[Items from a dataset]
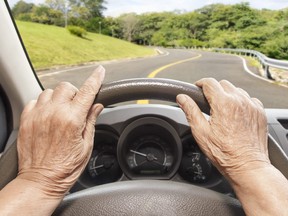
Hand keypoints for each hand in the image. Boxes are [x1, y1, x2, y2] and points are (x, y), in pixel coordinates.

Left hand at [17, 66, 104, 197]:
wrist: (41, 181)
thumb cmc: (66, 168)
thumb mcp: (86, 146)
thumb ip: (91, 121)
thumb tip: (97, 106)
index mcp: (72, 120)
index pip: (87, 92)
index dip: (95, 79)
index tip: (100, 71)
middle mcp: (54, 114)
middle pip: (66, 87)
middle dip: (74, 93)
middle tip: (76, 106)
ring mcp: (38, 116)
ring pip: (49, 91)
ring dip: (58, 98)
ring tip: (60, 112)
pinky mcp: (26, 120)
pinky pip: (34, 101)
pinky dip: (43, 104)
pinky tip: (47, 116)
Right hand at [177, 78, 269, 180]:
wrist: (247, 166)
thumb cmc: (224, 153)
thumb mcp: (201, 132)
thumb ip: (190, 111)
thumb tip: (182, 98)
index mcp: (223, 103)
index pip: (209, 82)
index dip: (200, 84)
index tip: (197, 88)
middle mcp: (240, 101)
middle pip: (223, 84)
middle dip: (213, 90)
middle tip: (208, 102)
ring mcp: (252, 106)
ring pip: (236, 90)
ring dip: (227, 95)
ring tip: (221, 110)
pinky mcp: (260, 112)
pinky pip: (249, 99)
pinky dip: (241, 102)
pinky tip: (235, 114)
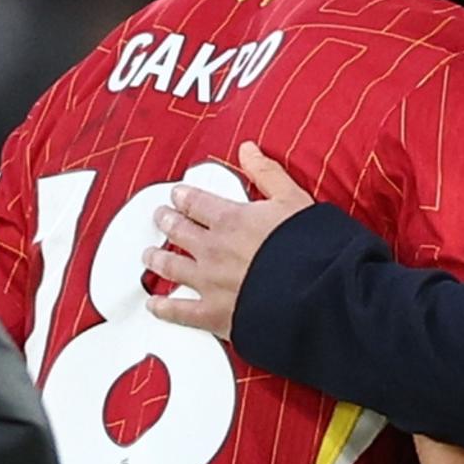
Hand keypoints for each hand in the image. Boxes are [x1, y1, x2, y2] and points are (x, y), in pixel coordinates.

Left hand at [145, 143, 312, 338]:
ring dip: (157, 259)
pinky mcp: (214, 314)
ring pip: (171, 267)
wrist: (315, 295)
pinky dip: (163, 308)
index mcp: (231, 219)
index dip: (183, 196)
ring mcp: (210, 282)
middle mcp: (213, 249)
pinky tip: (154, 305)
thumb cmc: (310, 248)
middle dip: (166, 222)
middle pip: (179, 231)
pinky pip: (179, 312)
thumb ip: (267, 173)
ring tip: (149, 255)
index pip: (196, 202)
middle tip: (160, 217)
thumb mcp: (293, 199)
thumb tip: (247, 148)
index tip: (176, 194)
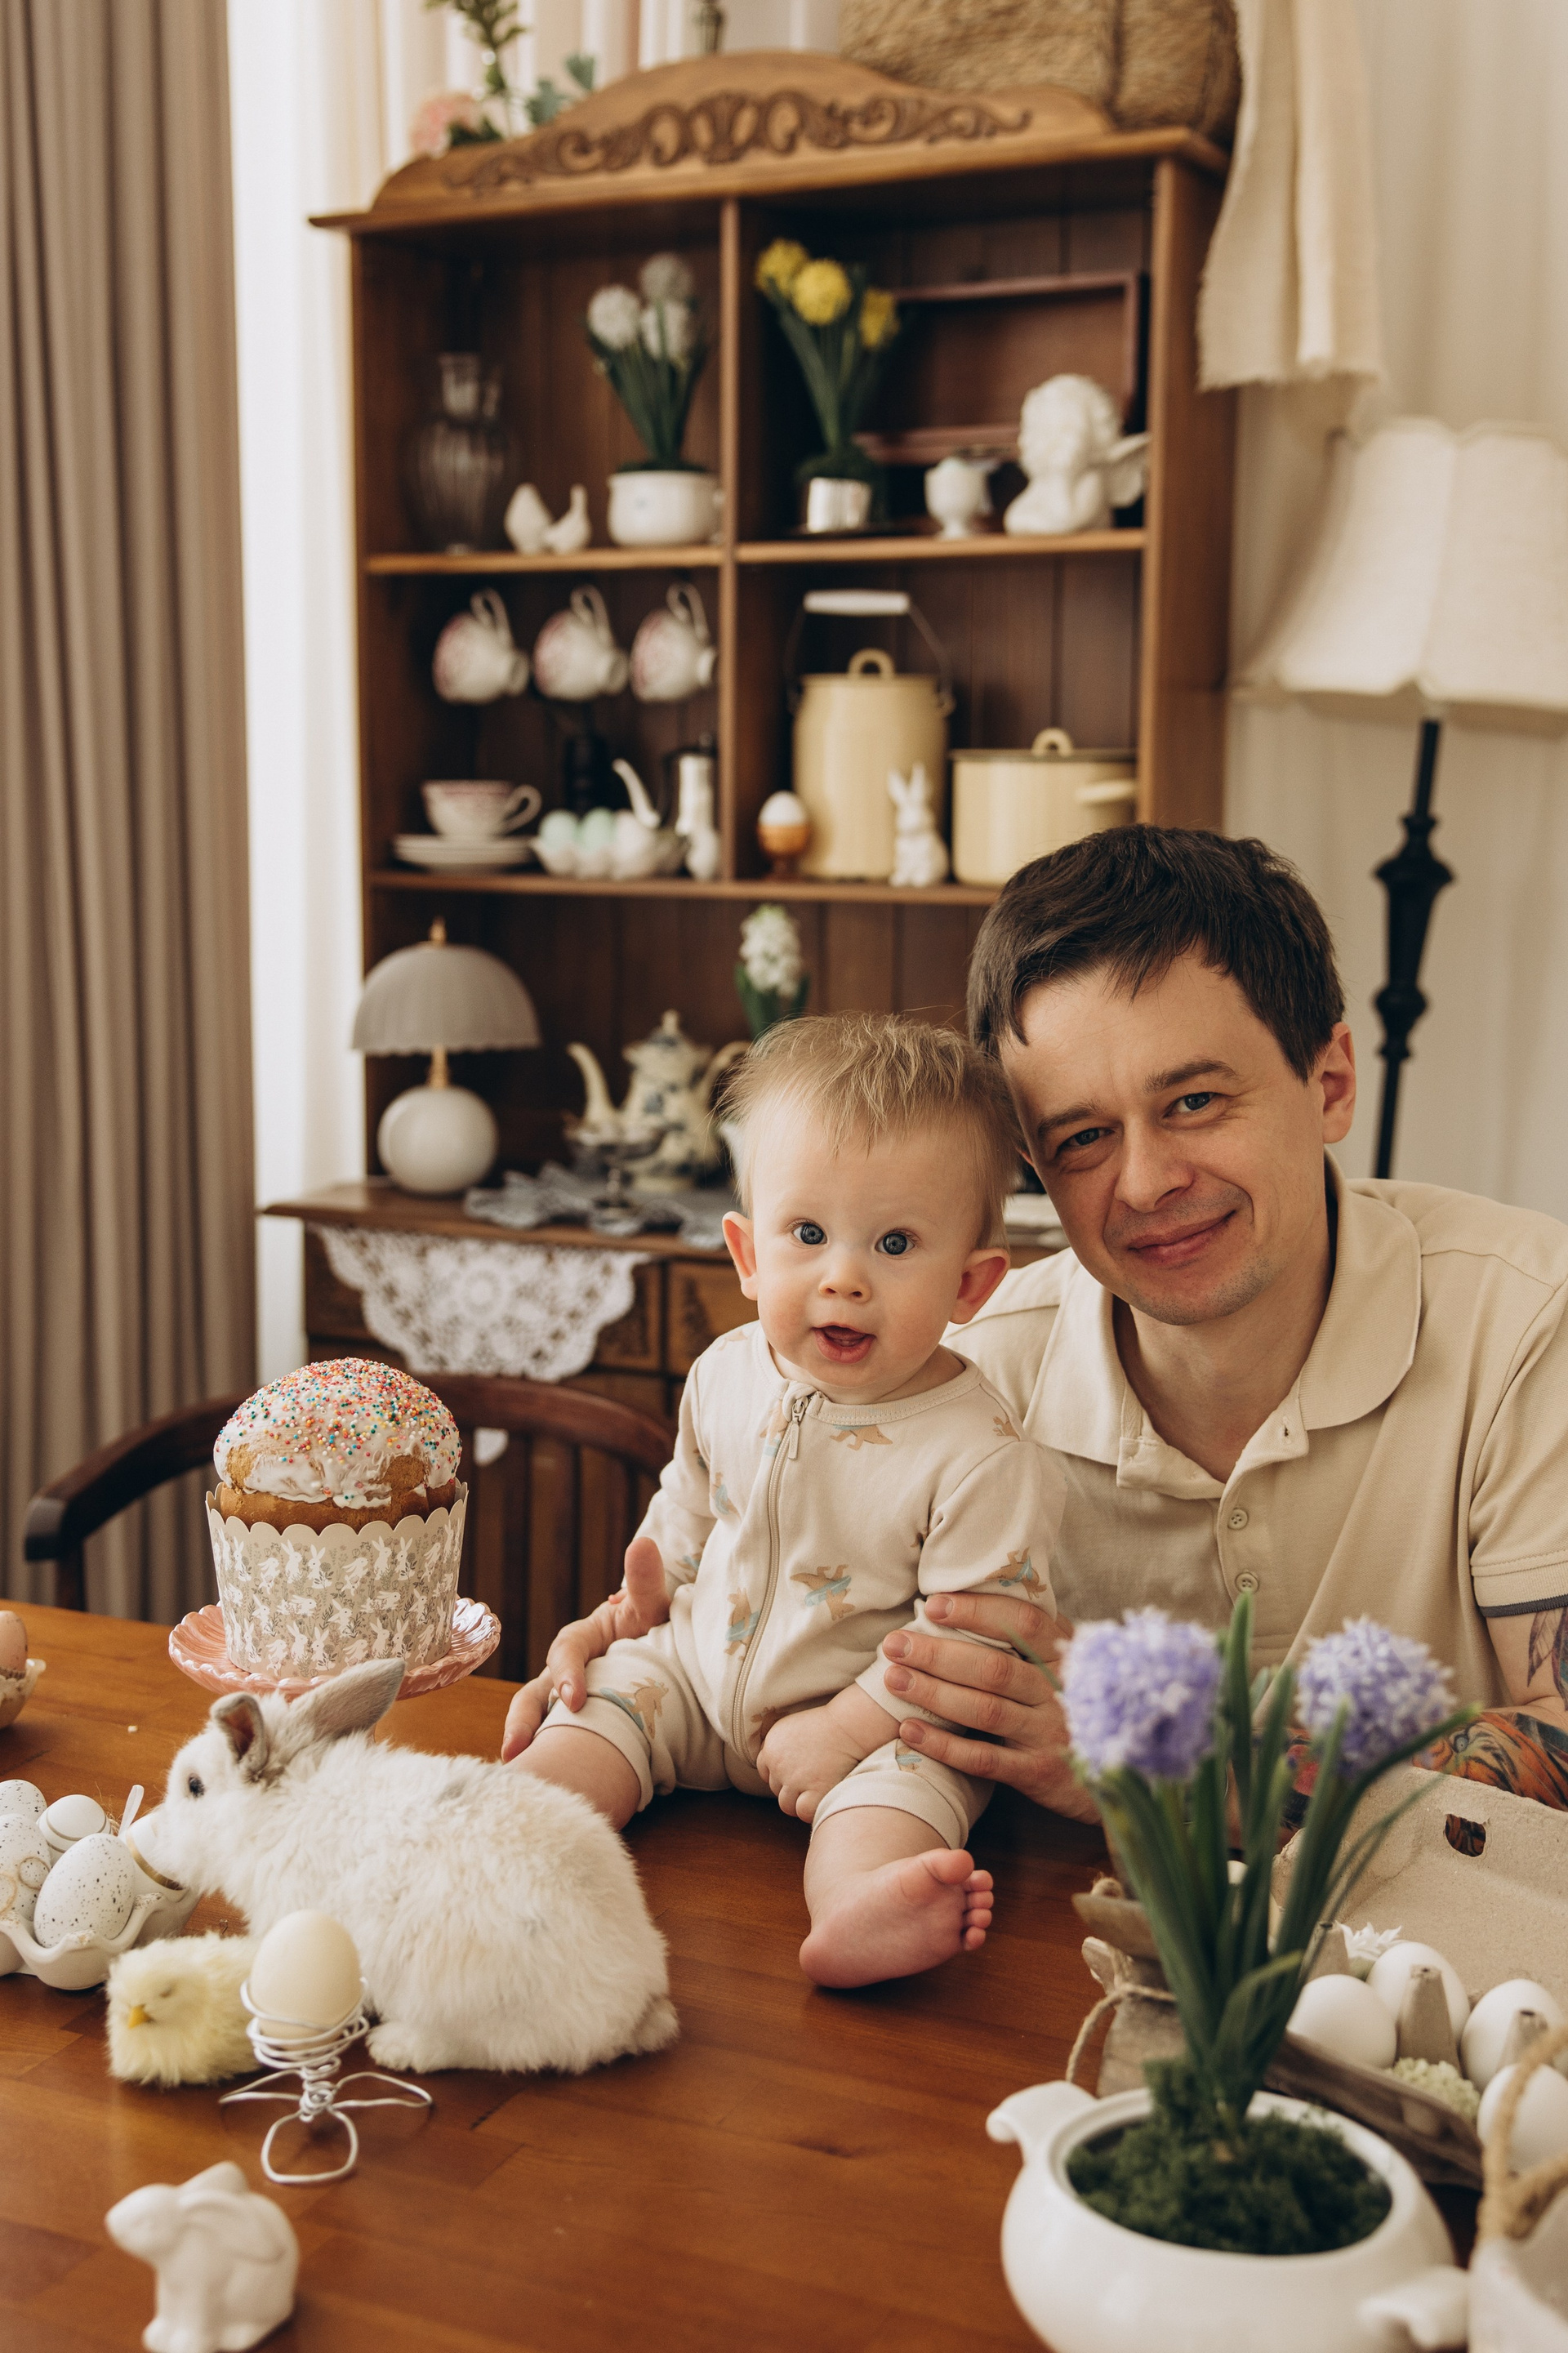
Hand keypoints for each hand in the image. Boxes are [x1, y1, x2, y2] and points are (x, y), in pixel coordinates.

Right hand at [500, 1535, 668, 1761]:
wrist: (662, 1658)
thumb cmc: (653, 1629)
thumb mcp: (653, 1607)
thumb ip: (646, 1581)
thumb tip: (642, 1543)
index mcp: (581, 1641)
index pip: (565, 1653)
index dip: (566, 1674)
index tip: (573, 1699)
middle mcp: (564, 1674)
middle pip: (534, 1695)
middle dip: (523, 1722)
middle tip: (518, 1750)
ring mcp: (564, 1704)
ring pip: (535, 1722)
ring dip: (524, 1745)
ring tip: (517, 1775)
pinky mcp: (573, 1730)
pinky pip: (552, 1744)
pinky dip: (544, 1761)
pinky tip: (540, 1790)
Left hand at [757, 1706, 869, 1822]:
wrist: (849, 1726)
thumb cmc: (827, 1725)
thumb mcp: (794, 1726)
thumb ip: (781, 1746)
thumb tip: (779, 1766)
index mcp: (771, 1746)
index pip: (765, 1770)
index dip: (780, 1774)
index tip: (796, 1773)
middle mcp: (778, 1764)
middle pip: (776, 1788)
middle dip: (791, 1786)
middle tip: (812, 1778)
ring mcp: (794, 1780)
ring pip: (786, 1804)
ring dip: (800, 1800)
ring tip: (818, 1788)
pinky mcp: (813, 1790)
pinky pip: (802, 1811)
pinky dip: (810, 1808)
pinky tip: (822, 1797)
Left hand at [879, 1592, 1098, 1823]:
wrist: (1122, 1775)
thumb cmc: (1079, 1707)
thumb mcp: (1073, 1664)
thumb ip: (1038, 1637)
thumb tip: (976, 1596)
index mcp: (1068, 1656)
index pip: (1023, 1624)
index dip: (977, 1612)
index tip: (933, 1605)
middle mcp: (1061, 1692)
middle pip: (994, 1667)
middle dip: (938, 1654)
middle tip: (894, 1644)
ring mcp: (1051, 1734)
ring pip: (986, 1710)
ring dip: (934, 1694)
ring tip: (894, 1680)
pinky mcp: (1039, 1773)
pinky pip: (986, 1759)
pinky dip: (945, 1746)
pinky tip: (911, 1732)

> **Prompt**:
Without the pictures, reproduce every record exactly as it appears above.

> **Output of the task**:
Hand keypoints for each hand in the image. Boxes are [x1, y1, x2, y2] and points are (x, y), in pixel coordinates.

Left hand at [17, 66, 104, 197]:
wrist: (41, 181)
thumb cmc: (66, 168)
thumb mcp: (86, 146)
thumb ip: (91, 121)
thumb tip: (97, 106)
index mcp: (72, 120)
index pip: (87, 92)
index dip: (95, 79)
index tip: (100, 71)
middle mcp: (54, 114)
middle pip: (66, 87)
middle dip: (74, 93)
middle tip: (76, 106)
ring mcp: (38, 116)
ring pip: (49, 91)
ring dip: (58, 98)
ring tip: (60, 112)
pinky mcp: (26, 120)
pinky pip: (34, 101)
pinky dip: (43, 104)
pinky tip: (47, 116)
Right hand at [177, 78, 269, 180]:
wrist: (247, 166)
thumb cmc: (224, 153)
thumb mcp: (201, 132)
thumb ip: (190, 111)
thumb tip: (182, 98)
index mcp: (223, 103)
index pip: (209, 82)
index dip: (200, 84)
index tip: (197, 88)
middle mcp: (240, 101)
middle pip: (223, 84)
middle dip: (213, 90)
middle tip: (208, 102)
ring mcp: (252, 106)
ring pip: (236, 90)
ring dip: (227, 95)
ring tip: (221, 110)
pinky mcp: (260, 112)
pinky pip: (249, 99)
pinky dip: (241, 102)
pinky tip: (235, 114)
Hand keypoints for each hand in the image. Boxes are [x1, y1, x2, y2] and points are (x, y), in pixel coordinates.

Left hand at [145, 143, 312, 338]:
ring dip: (157, 259)
pinky mcp: (214, 314)
ring pip: (171, 267)
wrist: (315, 295)
pinky dip: (163, 308)
index mcp: (231, 219)
index dip: (183, 196)
ring mcp: (210, 282)
middle mcp: (213, 249)
pinky tip: (154, 305)
thumb cmc: (310, 248)
middle dip: (166, 222)
middle pip: (179, 231)
pinky pip: (179, 312)
thumb ip: (267, 173)
ring tip: (149, 255)
index pip: (196, 202)
middle tip: (160, 217)
thumb mcp: (293, 199)
thumb tip: (247, 148)
index tip: (176, 194)
Hand keypoints for each hand in the image. Boxes are [x1, y1, x2, y2] and points are (x, y), in pixel coordinates.

Right hand at [500, 1535, 668, 1761]:
wrist: (662, 1658)
thumb cmc: (653, 1629)
thumb mcp: (653, 1607)
thumb ip: (646, 1581)
thumb tip: (642, 1543)
index mcp: (581, 1641)
index pip: (565, 1653)
index dip: (566, 1674)
index tip: (573, 1699)
middle mcp: (564, 1674)
middle pip: (534, 1695)
middle dip: (523, 1722)
middle tip: (518, 1750)
ring mcp: (564, 1704)
ring pip: (535, 1722)
ring dip: (524, 1745)
ring tip: (517, 1775)
pinky mcp: (573, 1730)
pinky pip: (552, 1744)
pinky dip: (544, 1761)
pinky tip: (540, 1790)
Left hand at [757, 1706, 869, 1822]:
wrist: (849, 1726)
thumb cmc: (827, 1725)
thumb mcp: (794, 1726)
thumb ip: (781, 1746)
thumb tip: (779, 1766)
index mcp: (771, 1746)
index pip: (765, 1770)
index dip: (780, 1774)
index tip: (796, 1773)
middle mcp: (778, 1764)
middle pip: (776, 1788)
middle dip: (791, 1786)
middle tip: (812, 1778)
ring mcp: (794, 1780)
ring pip: (786, 1804)
ring dip: (800, 1800)
ring tip: (818, 1788)
pinky mcp: (813, 1790)
pinky pip: (802, 1811)
pinky dip: (810, 1808)
pinky tip: (822, 1797)
Left hand at [879, 1592, 1098, 1823]:
wrist: (1122, 1775)
thumb cmc: (1079, 1707)
thumb mcp: (1073, 1664)
thumb ip: (1038, 1637)
thumb tip: (976, 1596)
index mcp: (1068, 1656)
index pip: (1023, 1624)
index dip: (977, 1612)
index tip: (933, 1605)
middle mcp: (1061, 1692)
middle pip: (994, 1667)
middle dip: (938, 1654)
middle tip: (894, 1644)
ring mcp: (1051, 1734)
ring pip: (986, 1710)
ring dip: (934, 1694)
ring tip: (894, 1680)
pinky mcp: (1039, 1773)
pinky pip: (986, 1759)
pinky dip: (945, 1746)
pinky tip: (911, 1732)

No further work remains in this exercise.